Tuesday, February 15, 2011

Security B-sides

This week is RSA, when thousands of computer security folks converge on San Francisco to talk shop.  RSA has changed a lot over it's 20 year history, from a small gathering of cryptographers in a motel chatting about the latest crypto algorithms to paying up to this year paying up to $2,195 to listen to high-level presenters talking about the issues of the day.  For those of us who aren't managerial types, there are "expo passes" available so we can get in the building and talk to the assorted sales reps.

Things have changed a lot from those early days, and to try and recapture some of that "small group of people chatting about their experience" feeling, groups of volunteers have started smaller "anti-cons" called B-sides.  This year was my first year attending a Security B-Side conference, and I highly recommend it.  There were a variety of interesting and entertaining talks about everything from low-level techie stuff like reversing Android applications to building incident management policies and "Attacking Cyber Security Marketecture".  Everything was based on real personal experience at a variety of detail levels, which in my opinion was perfect.  Best of all, it was free, thanks to the generosity of the sponsors.  
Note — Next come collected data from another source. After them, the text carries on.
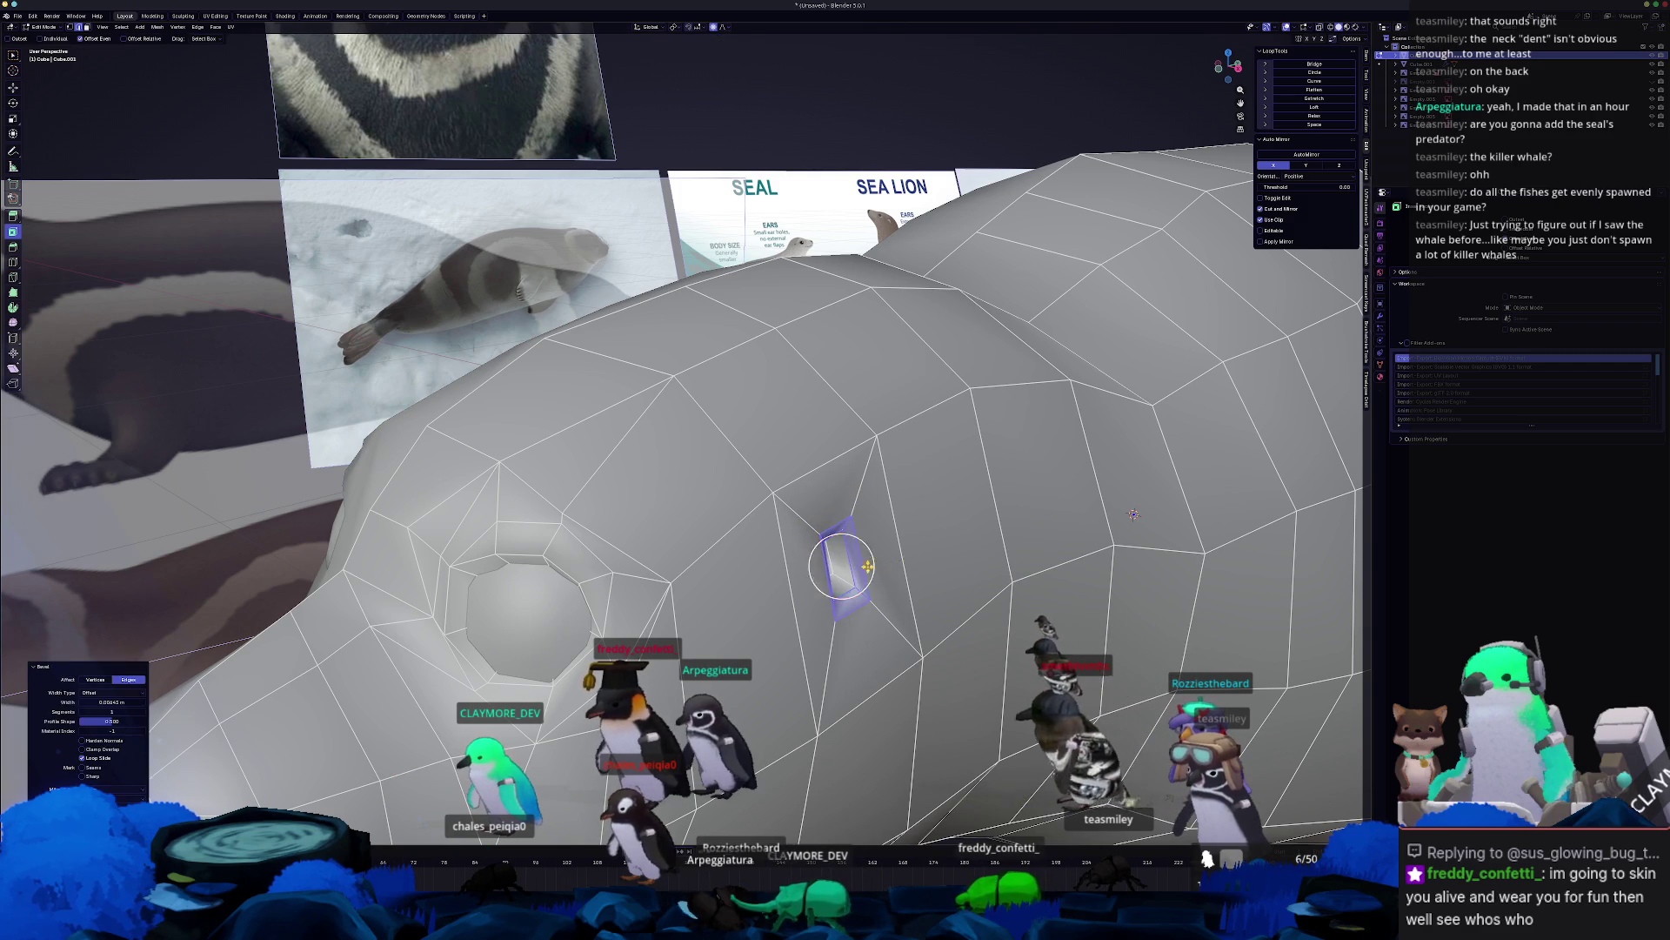
pyautogui.moveTo(904, 560); pyautogui.dragTo(769, 561, button='middle')
pyautogui.click(774, 562)
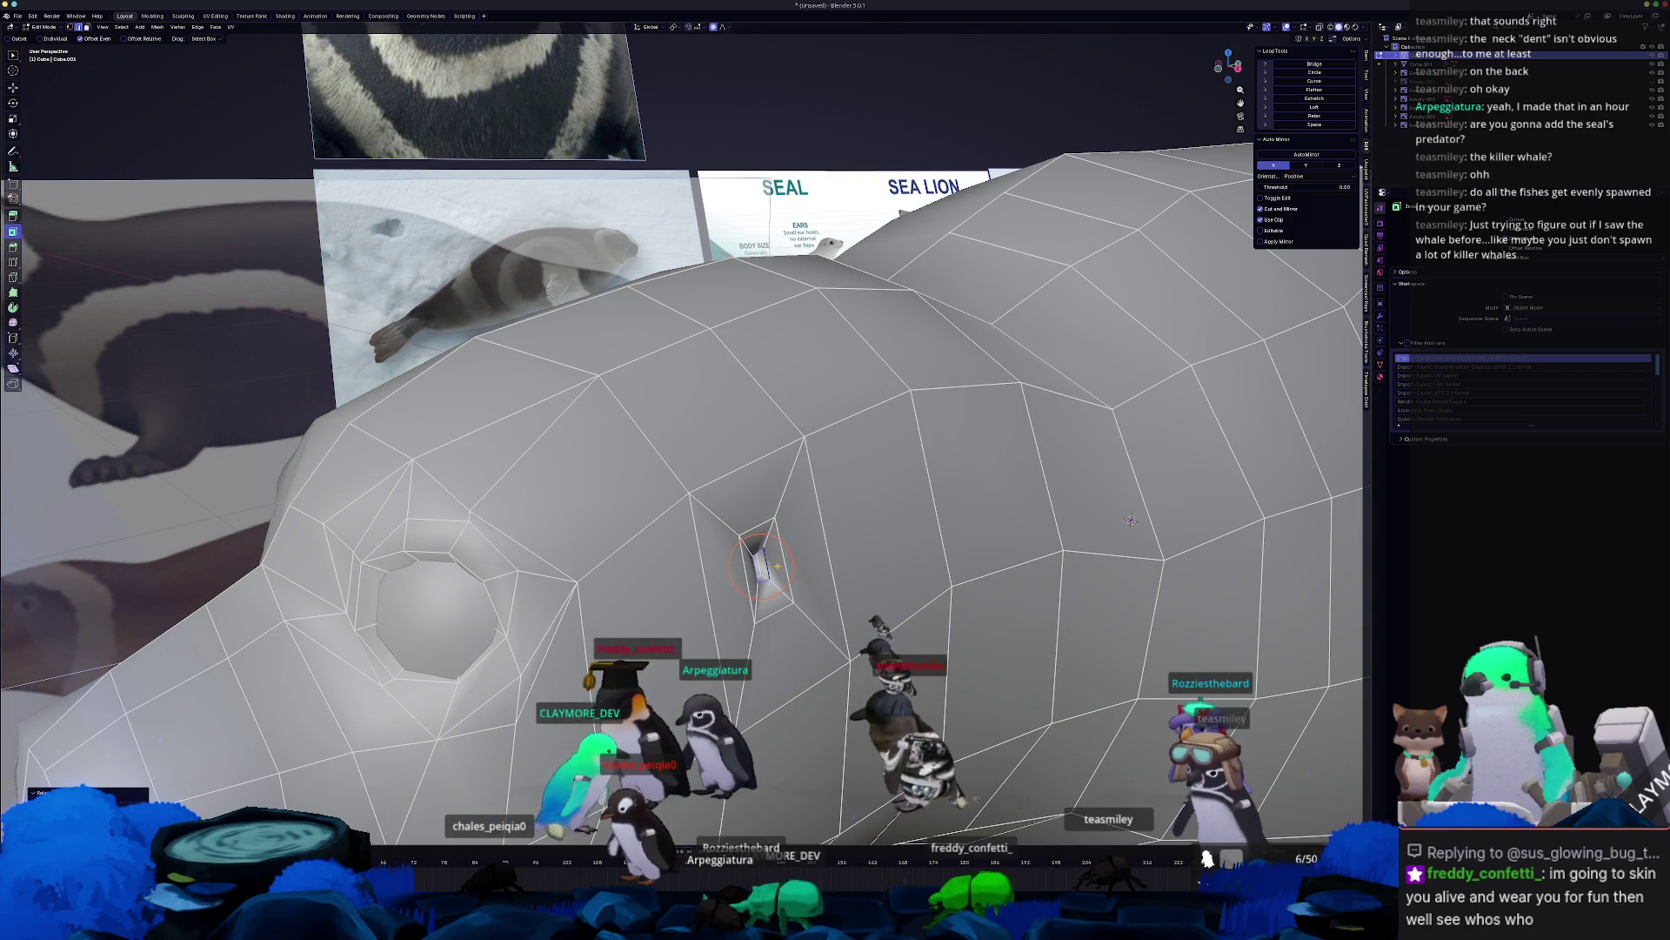
pyautogui.press('Tab')
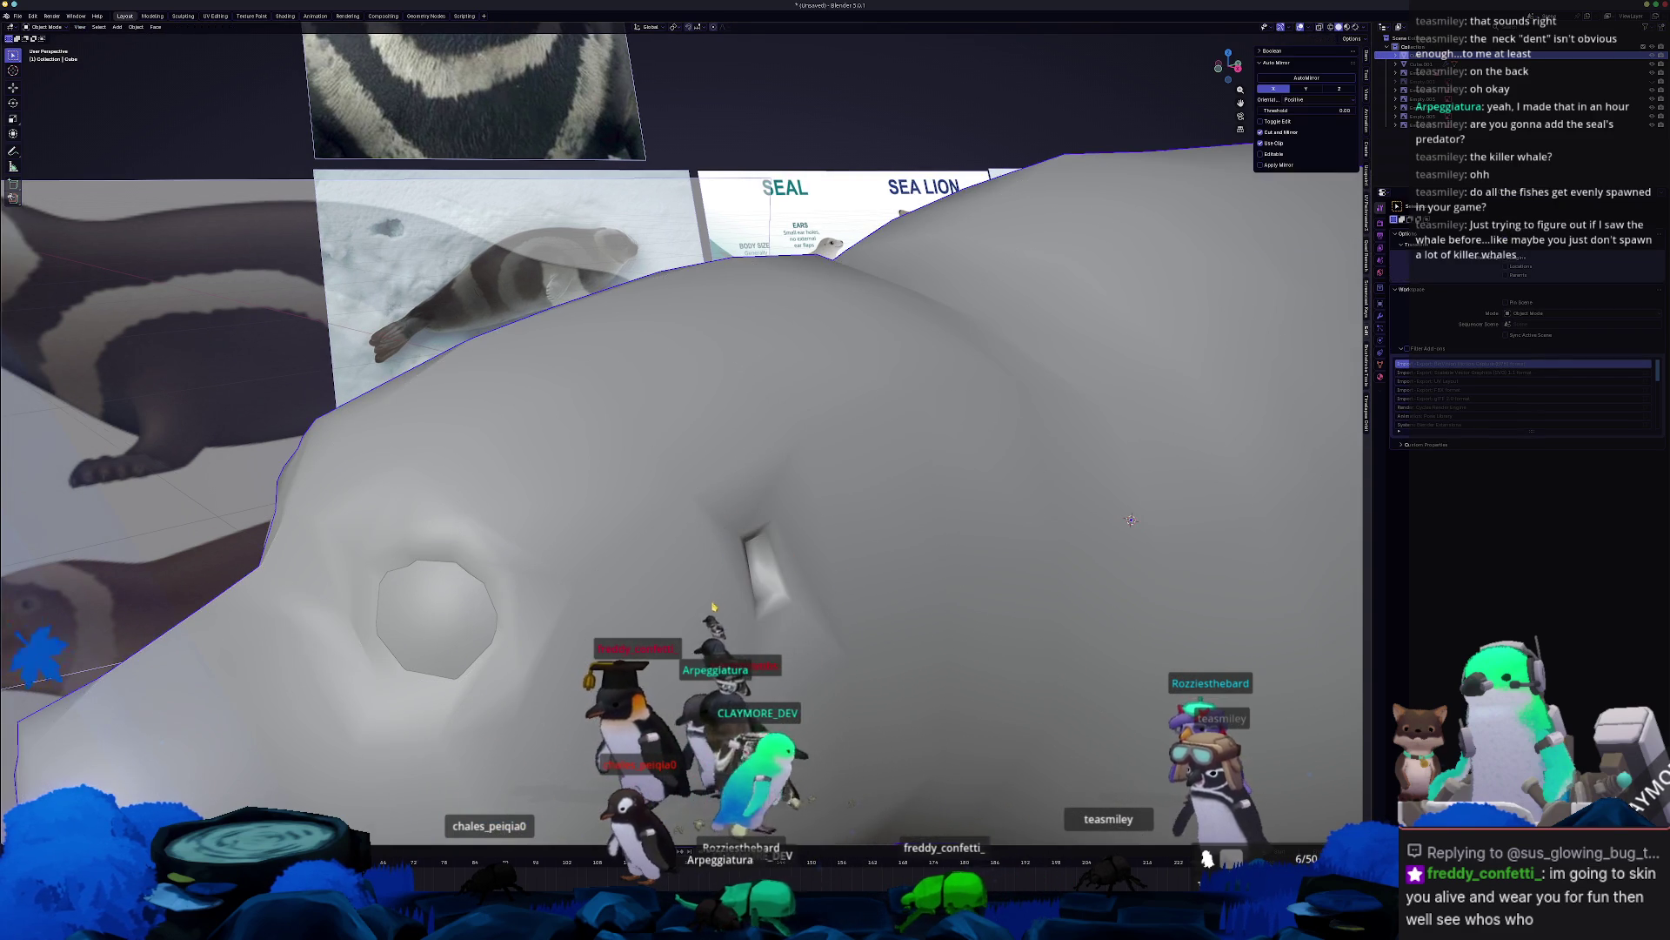
pyautogui.scroll(-5, 756, 587)
pyautogui.moveTo(755, 587); pyautogui.dragTo(773, 572, button='middle')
For more opinions on B-sides, check out all the commentary on the internet and on twitter.  If you're in the area or have any excuse to be in the area, I highly recommend attending next year.

Monday, February 7, 2011

How hackers can use your computer to make money

When I'm talking to people outside of the computer security community, I usually find that people aren't aware of the reasons that modern hackers commit the crimes they do.  Today, I found a great post on ThreatPost (a blog by the antivirus company Kaspersky) called "Inside the Business of Malware" that gives a infographic that summarizes of some of the ways that malware authors can abuse your computer for their profit (image created by graphic designer Jess Bachman.